GOAL OF THE EXERCISE:
In the forum thread on vintage bows below, list every bow make or model that the writer of the first post says they own.

READING PASSAGE:
I have been collecting old bows for several years and had the good fortune of finding many of the bows mentioned back before Ebay when they could be found for little money. I have a few Tamerlane and Temijun bows. I would say that My Tamerlane and Temijun bows are very similar in shooting performance with the Temijun (maybe) being the slightly faster bow. I also have several vintage Ben Pearson bows. I would tend to agree that they are under-rated. Many of the vintage BPs are very nice performing bows. I recently purchased a Hoyt PM on Ebay and this bow is by far my favorite target bow. I followed Vipers PM tune up Instructions and now the bow is the best of my vintage line up. I recently purchased a mint Browning Olympian 68'' #36 recurve. The bow shoots very nice but I haven't been able to find any information about the bow. The bow is kind of a plain jane in the looks department but perfomes well. I have seen a couple sell very cheap on Ebay. There are still some good and under rated bows available for very reasonable prices but prices seem to be rising.


----------



## Viper1 (Aug 21, 2003)

Fl - 

If we keep feeding threads like these, the prices ain't gonna go down  

Viper1 out.


----------



## Okie1bow (Jul 26, 2006)

ENTRIES SHOWN:
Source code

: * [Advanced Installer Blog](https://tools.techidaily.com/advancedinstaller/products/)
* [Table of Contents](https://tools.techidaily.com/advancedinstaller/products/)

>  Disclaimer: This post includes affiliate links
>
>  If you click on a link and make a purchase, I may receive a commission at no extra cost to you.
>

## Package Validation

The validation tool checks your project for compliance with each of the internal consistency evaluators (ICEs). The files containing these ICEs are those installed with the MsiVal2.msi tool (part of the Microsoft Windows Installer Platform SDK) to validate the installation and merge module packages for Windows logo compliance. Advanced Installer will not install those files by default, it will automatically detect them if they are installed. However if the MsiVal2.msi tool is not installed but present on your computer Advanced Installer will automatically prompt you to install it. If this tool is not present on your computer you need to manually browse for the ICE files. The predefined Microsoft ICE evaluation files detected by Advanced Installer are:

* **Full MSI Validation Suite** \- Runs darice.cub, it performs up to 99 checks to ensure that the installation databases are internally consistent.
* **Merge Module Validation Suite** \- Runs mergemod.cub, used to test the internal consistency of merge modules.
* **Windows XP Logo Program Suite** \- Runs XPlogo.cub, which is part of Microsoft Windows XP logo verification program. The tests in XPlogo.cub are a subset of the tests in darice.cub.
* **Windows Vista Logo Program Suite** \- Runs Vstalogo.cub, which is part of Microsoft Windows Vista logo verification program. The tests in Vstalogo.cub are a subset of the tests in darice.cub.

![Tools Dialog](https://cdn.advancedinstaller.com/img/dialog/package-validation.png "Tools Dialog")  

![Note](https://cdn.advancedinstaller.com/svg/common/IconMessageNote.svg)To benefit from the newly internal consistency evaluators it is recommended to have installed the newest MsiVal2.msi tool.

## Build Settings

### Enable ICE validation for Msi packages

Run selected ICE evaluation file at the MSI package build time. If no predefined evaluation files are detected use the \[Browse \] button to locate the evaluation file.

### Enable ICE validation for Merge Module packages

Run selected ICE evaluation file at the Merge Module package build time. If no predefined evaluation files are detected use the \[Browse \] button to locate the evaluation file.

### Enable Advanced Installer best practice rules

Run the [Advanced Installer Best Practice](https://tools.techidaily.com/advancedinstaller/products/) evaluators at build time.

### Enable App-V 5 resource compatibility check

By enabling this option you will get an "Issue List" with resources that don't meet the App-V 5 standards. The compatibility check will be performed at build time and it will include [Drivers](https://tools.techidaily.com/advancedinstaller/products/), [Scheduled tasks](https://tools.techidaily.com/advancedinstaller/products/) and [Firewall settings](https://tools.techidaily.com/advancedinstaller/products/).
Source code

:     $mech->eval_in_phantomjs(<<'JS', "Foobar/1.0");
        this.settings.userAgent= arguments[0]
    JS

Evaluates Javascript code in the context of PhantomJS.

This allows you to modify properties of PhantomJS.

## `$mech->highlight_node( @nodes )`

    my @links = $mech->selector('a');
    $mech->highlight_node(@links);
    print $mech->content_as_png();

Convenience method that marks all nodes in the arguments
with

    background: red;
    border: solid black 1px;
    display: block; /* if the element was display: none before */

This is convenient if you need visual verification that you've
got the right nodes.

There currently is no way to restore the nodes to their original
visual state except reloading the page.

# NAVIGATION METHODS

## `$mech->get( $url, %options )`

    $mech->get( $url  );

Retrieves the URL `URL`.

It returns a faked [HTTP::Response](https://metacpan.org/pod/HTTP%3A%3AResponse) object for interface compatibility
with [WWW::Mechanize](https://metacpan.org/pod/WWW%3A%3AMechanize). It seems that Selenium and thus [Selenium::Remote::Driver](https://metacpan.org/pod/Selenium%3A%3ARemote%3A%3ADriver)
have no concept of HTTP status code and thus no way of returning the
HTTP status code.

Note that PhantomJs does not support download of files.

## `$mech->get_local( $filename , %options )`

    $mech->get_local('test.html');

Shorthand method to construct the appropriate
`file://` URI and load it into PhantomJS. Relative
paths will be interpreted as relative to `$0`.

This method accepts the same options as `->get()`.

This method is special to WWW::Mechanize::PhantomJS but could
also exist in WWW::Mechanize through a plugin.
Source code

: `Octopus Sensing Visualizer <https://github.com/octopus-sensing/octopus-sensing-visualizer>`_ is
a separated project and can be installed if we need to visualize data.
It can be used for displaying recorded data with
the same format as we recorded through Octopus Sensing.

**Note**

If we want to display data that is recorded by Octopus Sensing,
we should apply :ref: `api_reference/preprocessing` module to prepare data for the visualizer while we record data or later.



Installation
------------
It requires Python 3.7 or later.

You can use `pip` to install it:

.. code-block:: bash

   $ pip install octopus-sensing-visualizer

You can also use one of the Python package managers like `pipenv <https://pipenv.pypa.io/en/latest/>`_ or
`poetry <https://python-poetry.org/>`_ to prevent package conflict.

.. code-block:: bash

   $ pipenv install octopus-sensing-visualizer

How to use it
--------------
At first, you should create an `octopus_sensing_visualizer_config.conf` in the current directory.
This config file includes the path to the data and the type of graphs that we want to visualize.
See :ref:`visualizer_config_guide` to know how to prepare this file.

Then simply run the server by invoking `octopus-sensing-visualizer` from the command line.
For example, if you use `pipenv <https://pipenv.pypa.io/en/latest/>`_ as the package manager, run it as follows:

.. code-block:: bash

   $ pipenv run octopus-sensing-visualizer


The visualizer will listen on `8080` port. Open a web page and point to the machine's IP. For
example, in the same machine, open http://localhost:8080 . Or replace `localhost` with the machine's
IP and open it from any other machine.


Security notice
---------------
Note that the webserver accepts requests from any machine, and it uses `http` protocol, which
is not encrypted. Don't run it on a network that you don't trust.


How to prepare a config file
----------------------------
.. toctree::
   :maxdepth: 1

EXERCISE ANSWER:
- Tamerlane
- Temijun
- Ben Pearson
- Hoyt PM
- Browning Olympian 68'' #36 recurve